(Keypoint coordinate data)
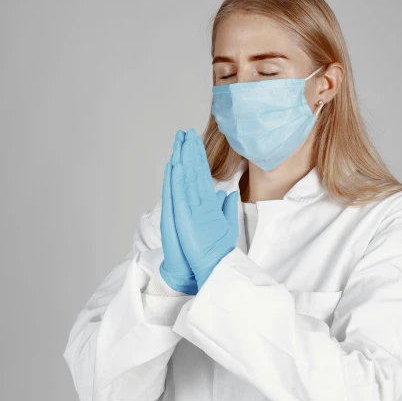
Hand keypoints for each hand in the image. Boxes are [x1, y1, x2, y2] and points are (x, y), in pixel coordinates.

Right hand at [160, 130, 226, 292]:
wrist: (200, 269)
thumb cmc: (209, 250)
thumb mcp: (223, 224)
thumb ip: (224, 208)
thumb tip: (227, 194)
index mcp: (200, 204)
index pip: (199, 176)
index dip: (198, 158)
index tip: (196, 141)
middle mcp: (189, 204)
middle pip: (188, 173)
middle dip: (187, 152)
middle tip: (185, 132)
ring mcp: (182, 210)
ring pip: (180, 180)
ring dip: (179, 160)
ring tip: (178, 142)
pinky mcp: (178, 218)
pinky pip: (175, 196)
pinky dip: (174, 181)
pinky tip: (174, 165)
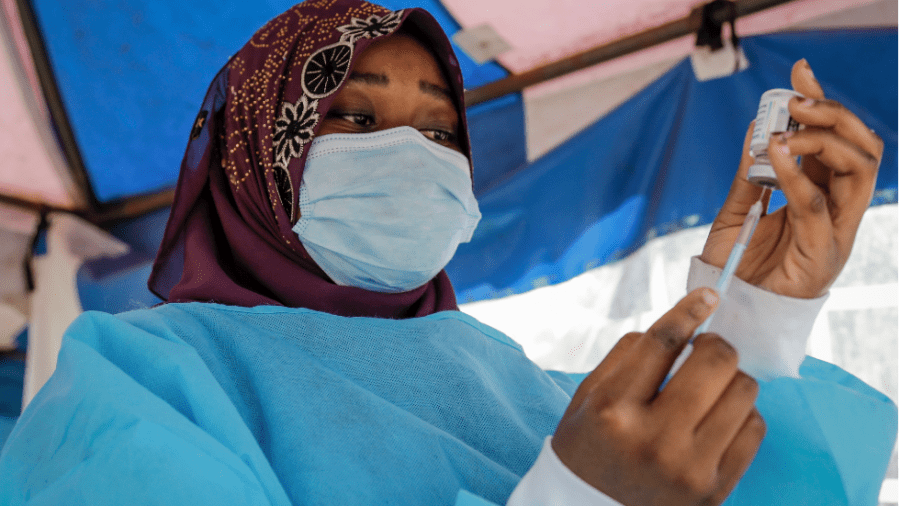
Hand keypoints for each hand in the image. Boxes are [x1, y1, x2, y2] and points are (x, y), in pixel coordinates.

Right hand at [552, 289, 764, 505]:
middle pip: (715, 361)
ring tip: (709, 392)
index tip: (709, 294)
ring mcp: (689, 469)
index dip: (689, 311)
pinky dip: (741, 414)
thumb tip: (686, 322)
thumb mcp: (587, 397)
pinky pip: (755, 428)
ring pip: (744, 391)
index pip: (662, 343)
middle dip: (714, 347)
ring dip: (730, 380)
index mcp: (612, 410)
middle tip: (704, 353)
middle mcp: (652, 440)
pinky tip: (716, 420)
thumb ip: (629, 356)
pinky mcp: (716, 489)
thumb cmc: (590, 445)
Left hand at [701, 59, 882, 297]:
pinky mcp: (823, 254)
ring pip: (859, 170)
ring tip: (787, 132)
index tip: (800, 71)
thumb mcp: (736, 211)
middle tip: (797, 101)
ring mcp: (835, 232)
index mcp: (819, 196)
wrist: (726, 312)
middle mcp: (836, 210)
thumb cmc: (734, 266)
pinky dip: (798, 175)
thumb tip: (757, 130)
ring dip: (824, 140)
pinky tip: (776, 154)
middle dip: (834, 115)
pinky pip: (818, 206)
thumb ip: (749, 174)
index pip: (835, 141)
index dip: (823, 104)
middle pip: (861, 148)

Task to complete:
Copy only the part of the records that runs from the first line to the line with "Left hand at", ends included, leaving pictures out.

Expected output:
Hand keypoints for each hand in the image. Boxes are [x1, y1, x2, y2] and points are (x, y), in pixel coordinates.

Right hand at [160, 130, 226, 292]:
wrist: (200, 269)
thumb cmc: (209, 250)
thumb mcp: (223, 224)
thumb ip: (224, 208)
thumb tip: (227, 194)
index mcp: (200, 204)
index pip: (199, 176)
index dip: (198, 158)
index tip: (196, 141)
middle mcp: (189, 204)
middle pip: (188, 173)
middle dip: (187, 152)
middle tip: (185, 132)
ring mcp: (182, 210)
ring pip: (180, 180)
ring dip: (179, 160)
ring tip: (178, 142)
pinky mcp: (178, 218)
pinky pip: (175, 196)
pinky dip: (174, 181)
pinky tip: (174, 165)
Hand keypoints for each hand in the image. Boxes are [x1, y1, x2, y2] and points are (x, y), in pixel coordinates.

Right hand at [552, 289, 764, 505]:
middle pip: (715, 361)
ring tip: (709, 392)
index tip: (709, 294)
ring mcp: (689, 469)
index dip: (689, 311)
pinky dip: (741, 414)
thumb tip: (686, 322)
thumb mcp: (587, 397)
pinky pip: (755, 428)
ring pip: (744, 391)
index pip: (662, 343)
middle dip: (714, 347)
ring dip: (730, 380)
index mcp: (612, 410)
middle tip: (704, 353)
middle mcp: (652, 440)
pinky tip: (716, 420)
thumb ip: (629, 356)
pinky mcp: (716, 489)
thumb cmc: (590, 445)
Left hand at [701, 59, 882, 297]:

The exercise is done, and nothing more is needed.